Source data
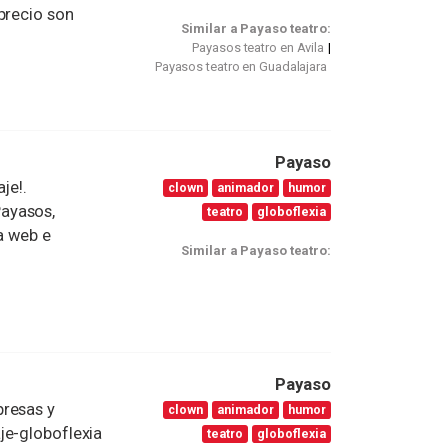
precio son
Similar a Payaso teatro:
Payasos teatro en Avila
Payasos teatro en Guadalajara
Payaso
je!.
clown
animador
humor
ayasos,
teatro
globoflexia
a web e
Similar a Payaso teatro:
Payaso
presas y
clown
animador
humor
je-globoflexia
teatro
globoflexia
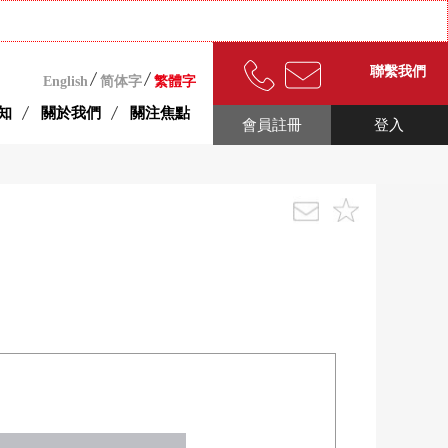
聯繫我們
English
简体字
繁體字
知
關於我們
關注焦點
會員註冊
登入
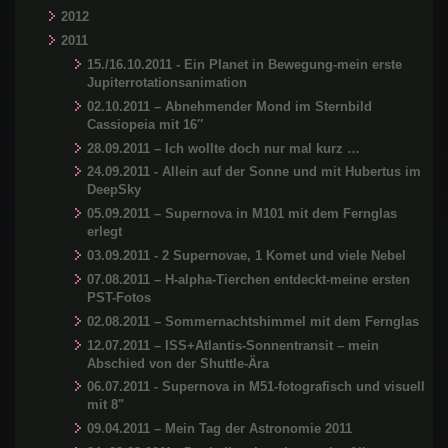
2012
2011
15./16.10.2011 - Ein Planet in Bewegung-mein erste
Jupiterrotationsanimation
02.10.2011 – Abnehmender Mond im Sternbild
Cassiopeia mit 16″
28.09.2011 – Ich wollte doch nur mal kurz …
24.09.2011 - Allein auf der Sonne und mit Hubertus im
DeepSky
05.09.2011 – Supernova in M101 mit dem Fernglas
erlegt
03.09.2011 - 2 Supernovae, 1 Komet und viele Nebel
07.08.2011 – H-alpha-Tierchen entdeckt-meine ersten
PST-Fotos
02.08.2011 – Sommernachtshimmel mit dem Fernglas
12.07.2011 – ISS+Atlantis-Sonnentransit – mein
Abschied von der Shuttle-Ära
06.07.2011 - Supernova in M51-fotografisch und visuell
mit 8"
09.04.2011 – Mein Tag der Astronomie 2011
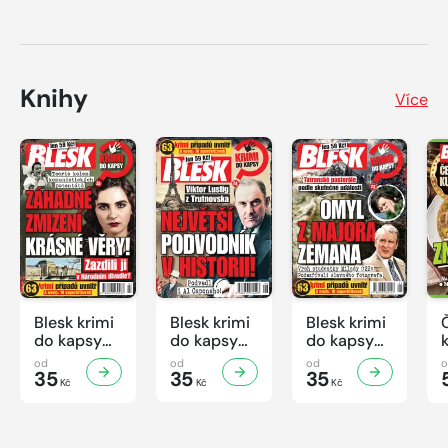
Knihy
Více
Blesk krimi
Blesk krimi
Blesk krimi
do kapsy
do kapsy
do kapsy
č.7/2026
č.6/2026
č.5/2026
od
od
od
35
35
35
Kč
Kč
Kč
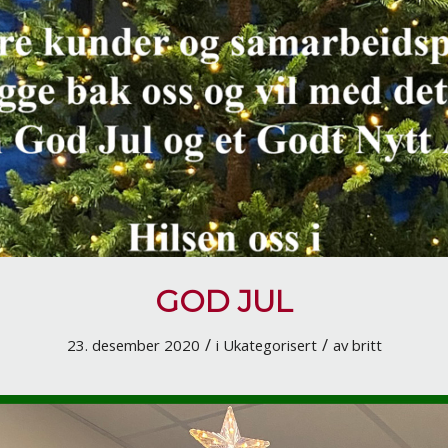
GOD JUL
/
/
23. desember 2020
i
Ukategorisert
av
britt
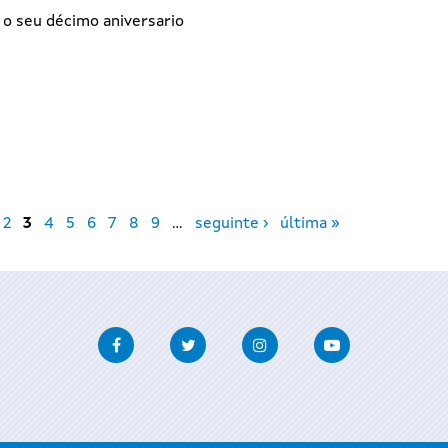
 o seu décimo aniversario
2
3
4
5
6
7
8
9
…
seguinte ›
última »
Facebook
Twitter
Instagram
Youtube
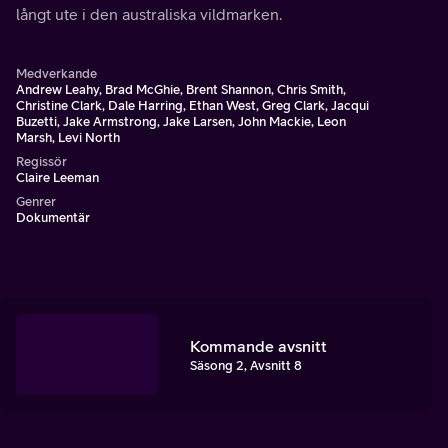
långt ute i den australiska vildmarken.
Medverkande
Andrew Leahy, Brad McGhie, Brent Shannon, Chris Smith,
Christine Clark, Dale Harring, Ethan West, Greg Clark, Jacqui
Buzetti, Jake Armstrong, Jake Larsen, John Mackie, Leon
Marsh, Levi North
Regissör
Claire Leeman
Genrer
Dokumentär
Kommande avsnitt
Säsong 2, Avsnitt 8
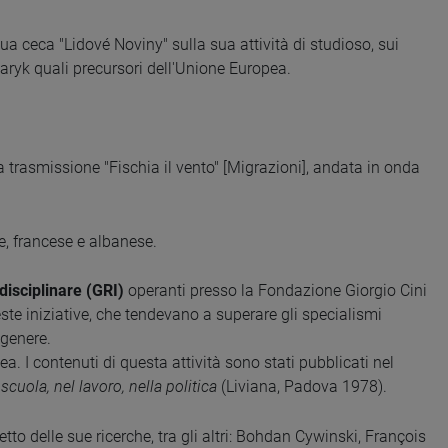
ua ceca "Lidové Noviny" sulla sua attività di studioso, sui
ryk quali precursori dell'Unione Europea.
la trasmissione "Fischia il vento" [Migrazioni], andata in onda
se, francese e albanese.
disciplinare (GRI)
operanti presso la Fondazione Giorgio Cini
este iniziative, che tendevano a superare gli specialismi
 genere.
a. I contenuti di questa attività sono stati pubblicati nel
scuola, nel lavoro, nella politica
(Liviana, Padova 1978).
tto delle sue ricerche, tra gli altri: Bohdan Cywinski, François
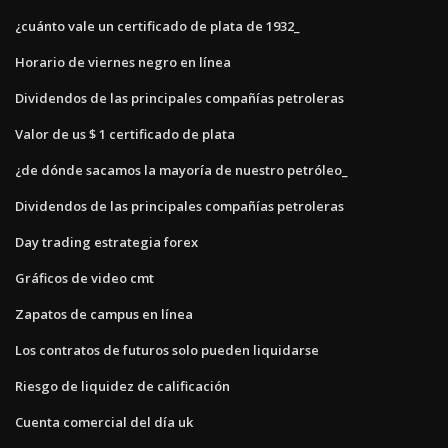
¿cuánto vale un certificado de plata de 1932_
Horario de viernes negro en línea
Dividendos de las principales compañías petroleras
Valor de us $ 1 certificado de plata
¿de dónde sacamos la mayoría de nuestro petróleo_
Dividendos de las principales compañías petroleras
Day trading estrategia forex
Gráficos de video cmt
Zapatos de campus en línea
Los contratos de futuros solo pueden liquidarse
Riesgo de liquidez de calificación
Cuenta comercial del día uk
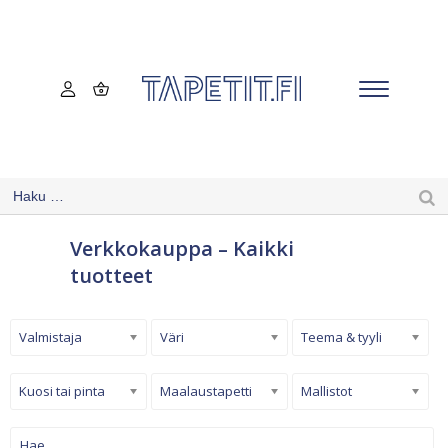
Verkkokauppa – Kaikki
tuotteet
Valmistaja
Väri
Teema & tyyli
Kuosi tai pinta
Maalaustapetti
Mallistot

> [WORK REQUEST]: Only the lines from the line with "Los contratos de" through the closing line of the data, both included, should be set down, exactly as written and without pictures.

> [SOLUTION TO THE PROBLEM]:
Los contratos de futuros solo pueden liquidarse
Riesgo de liquidez de calificación
Cuenta comercial del día uk
Verkkokauppa – Kaikki
tuotteet
Valmistaja
Väri
Teema & tyyli
Kuosi tai pinta
Maalaustapetti
Mallistot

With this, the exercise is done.